Escrito por Vini Leonardi

Tá bom, eu sei que estamos aqui para comentar sobre o animê e tudo mais, mas de verdade, deixa eu repassar uns números pra vocês antes, pode ser?

Segundo um relatório da National Vital Statistics dos Estados Unidos (semelhante ao IBGE), nascem no território do Tio Sam, em média, sessenta quintupletos (ou múltiplos maiores. Depois de cinco, não vale muito a pena separar os casos) por ano. Considerando todos os nascimentos, as chances estimadas estão em torno de um caso em cada sessenta milhões (1:60.000.000).

Com uma pesquisa rápida no Google, você descobre que as chances de ganhar na Mega-Sena, com uma aposta mínima, é de uma chance em 50.063.860.
Os pais dessas meninas podiam ter ganhado na loteria, mas preferiram gastar a sorte deles ao parir quintupletos. Mas sinceramente falando, se você soubesse que suas cinco filhas seriam tão bonitinhas assim, você não aceitaria esse negócio também? Ninguém pode te julgar.

Voltemos ao que interessa, porém, e falemos do negócio em si. Baseado num mangá por Negi Haruba, “Gotoubun no Hanayome” (lit. “As noivas quíntuplas“) está em publicação desde 2017 na Shounen Magazine, e foi licenciado nos Estados Unidos pela Kodansha no meio do ano passado. O autor não tem lá muitos trabalhos anteriores, mas tem uma ótima arte e parece conseguir se virar nos roteiros.

Falando em roteiros, existem algumas situações na ficção onde fica claro quando o autor está tentando ser autobiográfico e quando ele está tentando escrever uma obra de autorrealização. Mas sabe que olhando para QuiQui (Essa não é a abreviação oficial mas ninguém vai me impedir de usá-la), o cara provavelmente fez os dois ao mesmo tempo.

Digo, dá uma olhada na situação: Um cara solitário e pobre, mas que é muito inteligente e tem boas intenções. Esse é, com certeza, o maior self-insert da história.
Aí você olha pro outro lado e vê cinco garotas lindas e milionárias que estão desesperadamente necessitando da sua ajuda e estão dispostas a pagar para ter você na casa delas. Ok, colocando dessa forma isso soou estranho… Mas essa dubiedade até que ajuda o meu argumento: É ou não é um sonho frustrado sendo realizado na ficção?

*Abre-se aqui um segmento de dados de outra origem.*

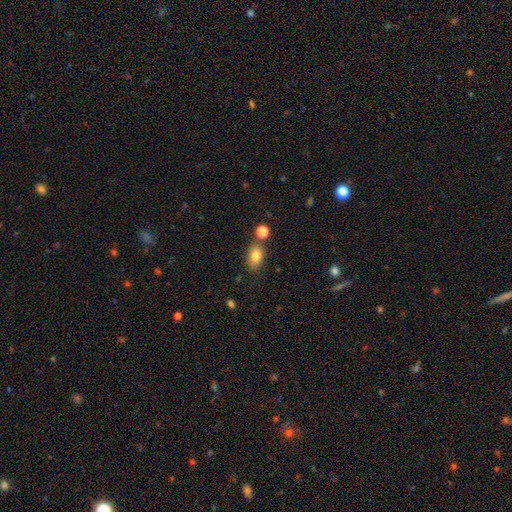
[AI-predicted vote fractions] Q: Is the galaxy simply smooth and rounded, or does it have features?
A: smooth — 81%.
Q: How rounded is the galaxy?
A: in between — 80%.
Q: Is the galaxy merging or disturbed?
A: none — 72%.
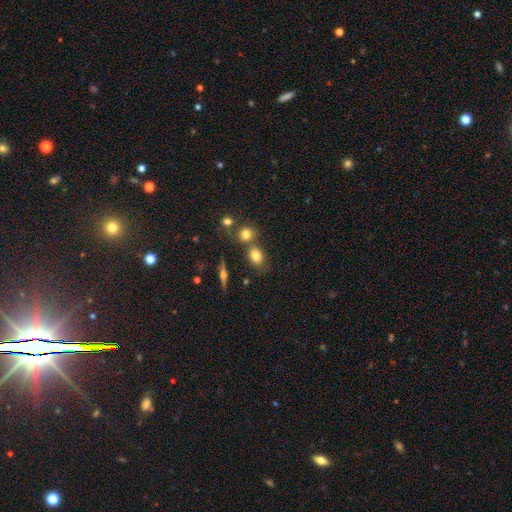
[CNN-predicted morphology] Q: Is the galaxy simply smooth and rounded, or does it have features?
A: smooth — 78%.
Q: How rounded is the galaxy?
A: in between — 61%.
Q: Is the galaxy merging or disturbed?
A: none — 62%.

Mais uma vez, a dubiedade defende meu argumento.

Algo que eu achei incrível, porém, é que mesmo sendo um pedaço de papelão com buraco no rosto para você encaixar o seu próprio, o protagonista – Futaro Uesugi – conseguiu se mostrar como uma pessoa de personalidade e que é gostável, não apenas por ser fácil de se identificar com, mas por ter suas próprias características e trejeitos.

E as garotas… Ah, o que falar dessas garotas, hein? Tem a Nakano, a Nakano, a Nakano, também a Nakano e por fim a Nakano… São todas boas garotas. É, elas são irmãs e eu me recuso a chamá-las pelo primeiro nome pois chamar cinco personagens da mesma forma é muito mais engraçado. E como sabemos, não tem muito o que falar individualmente de cada uma, sem causar a temida waifu war que é sempre o maior centro de atividade em animês harém. Então eu uso desse artifício para poder dizer sem medo que a Nakano é a melhor garota.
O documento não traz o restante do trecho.